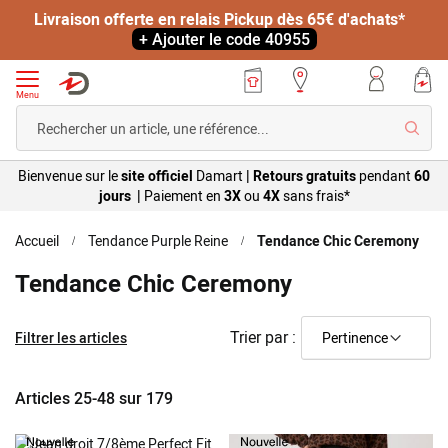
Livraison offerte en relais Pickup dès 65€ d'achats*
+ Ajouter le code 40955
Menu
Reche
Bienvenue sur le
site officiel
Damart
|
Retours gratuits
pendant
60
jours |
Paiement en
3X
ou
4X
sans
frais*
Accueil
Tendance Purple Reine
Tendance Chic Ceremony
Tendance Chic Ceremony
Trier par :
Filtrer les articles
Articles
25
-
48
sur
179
:::
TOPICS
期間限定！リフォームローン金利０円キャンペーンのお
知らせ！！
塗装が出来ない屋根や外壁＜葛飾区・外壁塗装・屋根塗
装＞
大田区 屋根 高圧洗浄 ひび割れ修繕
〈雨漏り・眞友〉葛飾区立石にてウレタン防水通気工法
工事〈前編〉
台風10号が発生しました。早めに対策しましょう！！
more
:::
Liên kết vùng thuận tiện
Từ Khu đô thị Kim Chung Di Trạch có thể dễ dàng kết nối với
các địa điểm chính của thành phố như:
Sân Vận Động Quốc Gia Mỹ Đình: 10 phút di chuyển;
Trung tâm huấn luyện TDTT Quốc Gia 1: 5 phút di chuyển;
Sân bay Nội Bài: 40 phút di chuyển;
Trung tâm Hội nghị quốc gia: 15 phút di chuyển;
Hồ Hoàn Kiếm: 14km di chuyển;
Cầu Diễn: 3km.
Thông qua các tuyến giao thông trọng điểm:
:::
_The problem_
What lines of the material above hold the string "Trung"? Please copy them.

_Expected output_
Trung tâm huấn luyện TDTT Quốc Gia 1: 5 phút di chuyển;
Trung tâm Hội nghị quốc gia: 15 phút di chuyển;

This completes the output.